Stream was AMD’s attempt to compete with CUDA, but the company obviously feels that the greater accessibility offered by standards-based platforms is more appealing.
DirectCompute
DirectCompute shipped with Microsoft’s DirectX 11 API framework, so is available only on Windows Vista and Windows 7. It will also be available on Windows 8 when that OS ships. That means there’s no support for DirectCompute on non-Microsoft operating systems. DirectCompute won’t run on Windows XP, either, nor on Windows Phone 7 or the Xbox 360.
DirectCompute works across all GPUs capable of supporting DirectX 11. Today, that means only Nvidia GTX 400 series or later and AMD Radeon HD 5000 series or later. Intel will support DirectX 11 compute shaders when Ivy Bridge ships in 2012.
DirectCompute’s key advantage is that it uses an enhanced version of the same shader language, HLSL, for GPU compute programming as it does for graphics programming. This makes it substantially easier for the large numbers of programmers already facile in Direct3D to write GPU compute code.
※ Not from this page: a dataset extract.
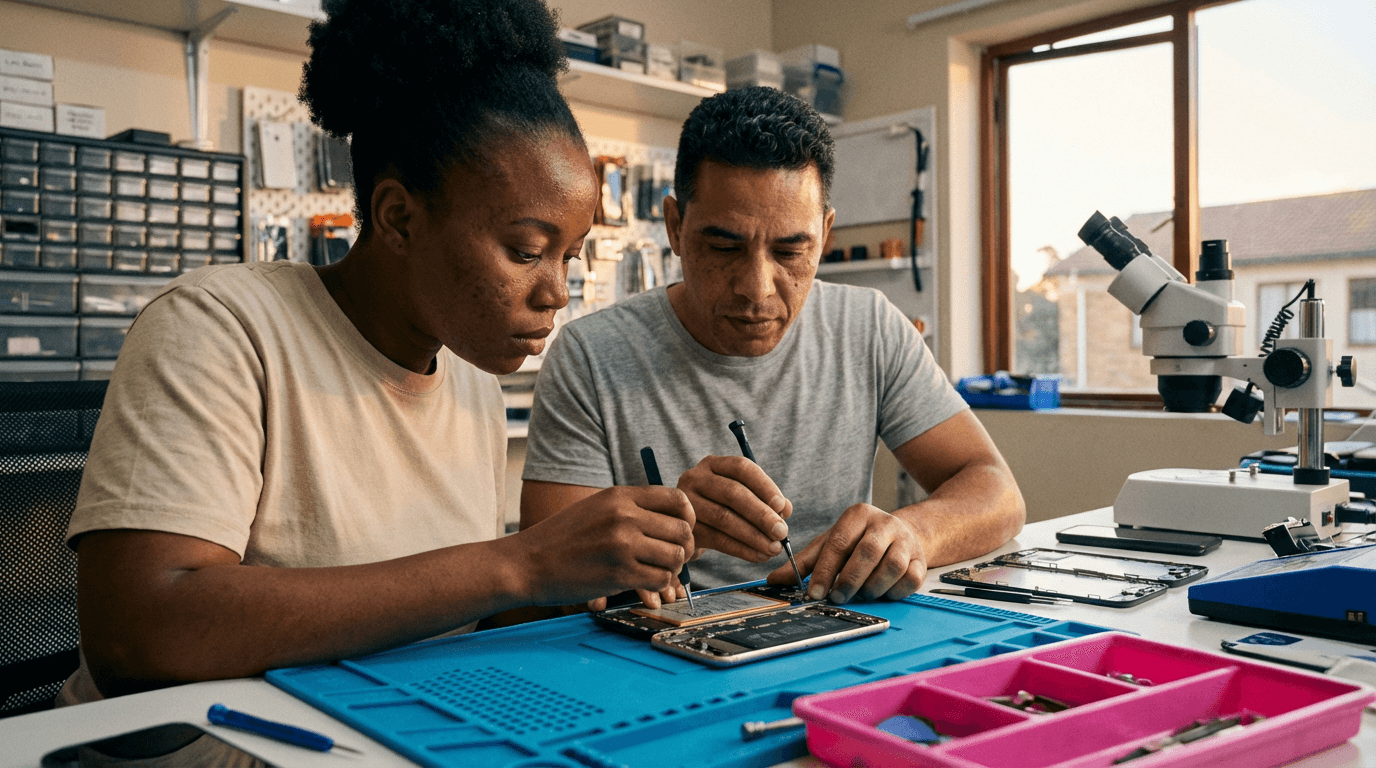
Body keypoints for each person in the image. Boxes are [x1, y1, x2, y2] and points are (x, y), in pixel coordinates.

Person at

It also runs across graphics processors from both AMD and Nvidia, giving it broad graphics hardware support.
On the downside, DirectCompute has no CPU fallback. So code specifically written for DirectCompute simply fails if a DirectX 11-capable GPU isn’t available. That means programmers need a separate code path if they want to replicate the results of the DirectCompute code on a system running an older GPU.
OpenCL
Early on, OpenCL was developed by Apple, who turned over the framework to an open standards committee called Khronos Group. Apple retained the name as a trademark, but granted free rights to use it.
OpenCL runs on just about any hardware platform available, including traditional PC CPUs and GPUs inside mobile devices like smartphones and tablets. Care must be taken with code designed for multiplatform use, as a cell‑phone GPU may not be able to handle the same number of threads as gracefully as an Nvidia GTX 580. In fact, Intel has even released an OpenCL interface for the current Sandy Bridge‑integrated GPU.
Support for OpenCL has been quite strong. AMD is so enamored of OpenCL that it dropped its ATI Stream SDK in favor of a new Accelerated Parallel Processing SDK, which exclusively supports OpenCL. OpenCL has also come to the web. A variant of OpenCL, called WebCL, is in the prototype stage for web browsers, which allows JavaScript to call OpenCL code. This means you may one day run GPU compute code inside your browser.
On the other hand, OpenCL is still in its infancy. Supporting tools and middleware are still emerging, and for the time being developers may need to create their own custom libraries, instead of relying on commercially available or free middleware to ease programming chores. There’s no integration yet with popular dev tools like Microsoft’s Visual Studio.